Although the mods do make it look that bit better, good to know the exhaust note is more audible, I can barely hear the V growl on mine


----------



## 335dAND110XS (Dec 17, 2010)

Soooo nice to see one with a proper six pot motor in it! Great looking car!


----------



## Leemack (Mar 6, 2009)

Lovely job :thumb:

How's about a short video of a cold start up on those pipes


----------



## prokopas (Apr 29, 2010)

Nice work


----------



## 335dAND110XS (Dec 17, 2010)

They do sound amazingly good with those Milteks.

Does anyone do similar for the 335d? Sounds fairly good but not a nice as that. A nice sounding diesel - who'd have thought it?!


----------



## DMH-01 (Mar 29, 2011)

Cracking motor you've got there mate, great job.


----------



## kenny_boon (Feb 27, 2008)

wish wash said:


> great job done


thanks mate :thumb:



alxg said:


> Very nice indeed, I have the 2.7TDI in the same colour, with those wheels too! Now I know what I am in competition with then.....
> 
> Although the mods do make it look that bit better, good to know the exhaust note is more audible, I can barely hear the V growl on mine


im sure yours will turn out just as well. exhaust does help but more from outside, still quiet inside car



335dAND110XS said:


> Soooo nice to see one with a proper six pot motor in it! Great looking car!


:car::thumb:



Showshine said:


> Lovely job :thumb:
> 
> How's about a short video of a cold start up on those pipes


cold start? 


prokopas said:


> Nice work


thanks mate 



335dAND110XS said:


> They do sound amazingly good with those Milteks.
> 
> Does anyone do similar for the 335d? Sounds fairly good but not a nice as that. A nice sounding diesel - who'd have thought it?!

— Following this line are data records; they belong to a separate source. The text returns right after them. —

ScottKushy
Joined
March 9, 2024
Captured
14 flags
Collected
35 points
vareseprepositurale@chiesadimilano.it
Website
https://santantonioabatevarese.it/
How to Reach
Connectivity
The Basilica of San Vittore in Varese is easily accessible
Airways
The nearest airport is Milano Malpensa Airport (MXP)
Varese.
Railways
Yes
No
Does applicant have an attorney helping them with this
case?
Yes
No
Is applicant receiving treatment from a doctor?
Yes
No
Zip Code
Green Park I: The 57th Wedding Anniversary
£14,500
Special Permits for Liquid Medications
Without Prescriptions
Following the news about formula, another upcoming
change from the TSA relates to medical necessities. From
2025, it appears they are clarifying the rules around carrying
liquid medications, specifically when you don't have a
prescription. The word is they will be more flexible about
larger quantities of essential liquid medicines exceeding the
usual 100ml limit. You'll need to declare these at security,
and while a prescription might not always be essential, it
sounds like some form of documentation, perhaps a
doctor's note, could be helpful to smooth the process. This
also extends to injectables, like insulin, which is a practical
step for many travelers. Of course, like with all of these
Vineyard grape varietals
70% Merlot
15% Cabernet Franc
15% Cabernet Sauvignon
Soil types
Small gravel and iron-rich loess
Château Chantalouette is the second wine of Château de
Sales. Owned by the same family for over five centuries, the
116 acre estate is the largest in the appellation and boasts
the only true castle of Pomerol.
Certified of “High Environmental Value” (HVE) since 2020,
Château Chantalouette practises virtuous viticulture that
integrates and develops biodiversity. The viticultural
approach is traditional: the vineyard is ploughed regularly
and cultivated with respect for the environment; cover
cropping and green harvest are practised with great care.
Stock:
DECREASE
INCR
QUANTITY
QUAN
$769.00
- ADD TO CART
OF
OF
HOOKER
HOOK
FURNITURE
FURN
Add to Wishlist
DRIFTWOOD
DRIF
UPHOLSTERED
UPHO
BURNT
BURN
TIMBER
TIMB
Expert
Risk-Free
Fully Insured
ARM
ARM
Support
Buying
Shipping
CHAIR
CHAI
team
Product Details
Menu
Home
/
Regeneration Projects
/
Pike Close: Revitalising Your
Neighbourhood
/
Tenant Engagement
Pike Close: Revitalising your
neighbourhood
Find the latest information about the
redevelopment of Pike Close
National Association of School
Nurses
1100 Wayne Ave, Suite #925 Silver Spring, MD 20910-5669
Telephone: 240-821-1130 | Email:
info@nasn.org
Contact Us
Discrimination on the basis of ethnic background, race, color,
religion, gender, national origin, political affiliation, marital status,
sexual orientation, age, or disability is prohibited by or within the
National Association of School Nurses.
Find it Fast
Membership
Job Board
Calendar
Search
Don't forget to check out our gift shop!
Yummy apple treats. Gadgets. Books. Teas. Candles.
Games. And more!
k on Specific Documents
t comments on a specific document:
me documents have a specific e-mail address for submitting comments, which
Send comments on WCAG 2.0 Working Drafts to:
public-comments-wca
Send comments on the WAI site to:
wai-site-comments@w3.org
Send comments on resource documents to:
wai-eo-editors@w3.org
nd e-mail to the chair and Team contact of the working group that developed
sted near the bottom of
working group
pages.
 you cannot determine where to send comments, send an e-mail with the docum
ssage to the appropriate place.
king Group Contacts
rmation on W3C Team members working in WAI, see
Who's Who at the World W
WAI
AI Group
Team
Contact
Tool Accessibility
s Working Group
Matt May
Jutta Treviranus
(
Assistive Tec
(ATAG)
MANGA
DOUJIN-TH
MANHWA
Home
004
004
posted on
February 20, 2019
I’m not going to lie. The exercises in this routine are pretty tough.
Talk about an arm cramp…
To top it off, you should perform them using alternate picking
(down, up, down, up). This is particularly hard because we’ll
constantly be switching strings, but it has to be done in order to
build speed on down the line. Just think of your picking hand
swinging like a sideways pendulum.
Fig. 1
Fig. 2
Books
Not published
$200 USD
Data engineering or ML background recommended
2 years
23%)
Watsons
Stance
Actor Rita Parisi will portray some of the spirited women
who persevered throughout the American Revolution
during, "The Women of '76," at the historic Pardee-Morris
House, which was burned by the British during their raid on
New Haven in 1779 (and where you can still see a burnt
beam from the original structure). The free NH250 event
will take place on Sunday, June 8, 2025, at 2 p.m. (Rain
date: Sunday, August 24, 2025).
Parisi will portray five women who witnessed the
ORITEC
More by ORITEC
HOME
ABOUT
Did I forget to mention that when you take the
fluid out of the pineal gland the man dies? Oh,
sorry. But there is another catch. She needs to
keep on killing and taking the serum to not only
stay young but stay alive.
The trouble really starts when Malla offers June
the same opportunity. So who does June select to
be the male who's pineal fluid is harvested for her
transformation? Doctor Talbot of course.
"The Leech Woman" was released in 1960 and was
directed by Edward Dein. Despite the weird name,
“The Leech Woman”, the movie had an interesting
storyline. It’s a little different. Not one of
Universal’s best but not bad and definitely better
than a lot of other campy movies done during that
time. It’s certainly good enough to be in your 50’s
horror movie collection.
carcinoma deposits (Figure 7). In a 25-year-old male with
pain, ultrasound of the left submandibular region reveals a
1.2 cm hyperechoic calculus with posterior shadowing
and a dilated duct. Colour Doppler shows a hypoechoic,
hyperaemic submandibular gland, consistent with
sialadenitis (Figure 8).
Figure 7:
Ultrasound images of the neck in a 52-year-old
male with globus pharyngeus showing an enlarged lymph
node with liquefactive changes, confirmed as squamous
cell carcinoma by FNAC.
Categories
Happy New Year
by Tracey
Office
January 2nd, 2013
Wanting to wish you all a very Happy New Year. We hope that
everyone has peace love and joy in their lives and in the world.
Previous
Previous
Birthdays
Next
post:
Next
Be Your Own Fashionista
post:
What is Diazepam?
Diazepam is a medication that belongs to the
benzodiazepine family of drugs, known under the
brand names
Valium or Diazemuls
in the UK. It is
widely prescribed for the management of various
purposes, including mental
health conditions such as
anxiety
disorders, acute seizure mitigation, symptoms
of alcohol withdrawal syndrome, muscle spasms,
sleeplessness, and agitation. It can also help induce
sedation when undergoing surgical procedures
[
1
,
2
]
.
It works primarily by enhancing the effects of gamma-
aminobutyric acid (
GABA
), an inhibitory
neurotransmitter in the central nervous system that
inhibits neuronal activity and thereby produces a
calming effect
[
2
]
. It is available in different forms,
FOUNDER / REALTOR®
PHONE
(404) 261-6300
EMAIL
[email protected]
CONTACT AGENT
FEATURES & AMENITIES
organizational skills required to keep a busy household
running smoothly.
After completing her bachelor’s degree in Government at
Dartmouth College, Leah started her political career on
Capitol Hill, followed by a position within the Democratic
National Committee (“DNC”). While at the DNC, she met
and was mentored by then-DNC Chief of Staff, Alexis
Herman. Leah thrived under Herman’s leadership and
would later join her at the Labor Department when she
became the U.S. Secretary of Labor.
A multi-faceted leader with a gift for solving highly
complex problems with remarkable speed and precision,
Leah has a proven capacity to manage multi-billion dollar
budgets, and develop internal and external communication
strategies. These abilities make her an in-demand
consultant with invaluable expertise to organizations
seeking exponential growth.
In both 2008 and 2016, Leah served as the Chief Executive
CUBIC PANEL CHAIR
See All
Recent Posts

do milltek do the 335? might be worth checking



DMH-01 said:


> Cracking motor you've got there mate, great job.


thanks, im still loving it 3 years on


----------



## awallacee30 (May 4, 2011)

Great turnaround mate, she's looking lovely. Nice work :thumb:


----------



## uzi-blue (Mar 16, 2011)

Wow, amazing, loving the reflections:thumb:


----------



## kenny_boon (Feb 27, 2008)

thanks, yeah the weather helped with the reflections that day


----------



## astra-bertone (Mar 16, 2007)

love it cracking job


----------



## cleancar (Sep 21, 2006)

very nice , whats the tyre dressing ?


----------



## kenny_boon (Feb 27, 2008)

thanks folks  overwhelmed by everyones positive responses

tyre dressing is AS highstyle


----------



## kenny_boon (Feb 27, 2008)

sorry folks, picture issue fixed now i hope


----------



## bigalj (Jun 27, 2010)

Beautiful car mate a cracking job, especially on the wheels.

This is the only car I am currently considering as my next motor (but in 2.0 TFSI guise).

One of the best looking cars you can buy for the money IMO...


----------



## masammut (Jul 13, 2011)

Simply stunning......


----------



## kenny_boon (Feb 27, 2008)

bigalj said:


> Beautiful car mate a cracking job, especially on the wheels.
> 
> This is the only car I am currently considering as my next motor (but in 2.0 TFSI guise).
> 
> One of the best looking cars you can buy for the money IMO...


thanks mate, go for it, ive had this over 3 years and still love it. go quattro tho 



masammut said:


> Simply stunning......


thanks


----------



## glo (Feb 8, 2011)

thats auto porn...sorry. getting carried away. Amazing job, amazing car. Good work


----------



## kenny_boon (Feb 27, 2008)

thanks mate  overwhelmed by everyones comments, thanks


----------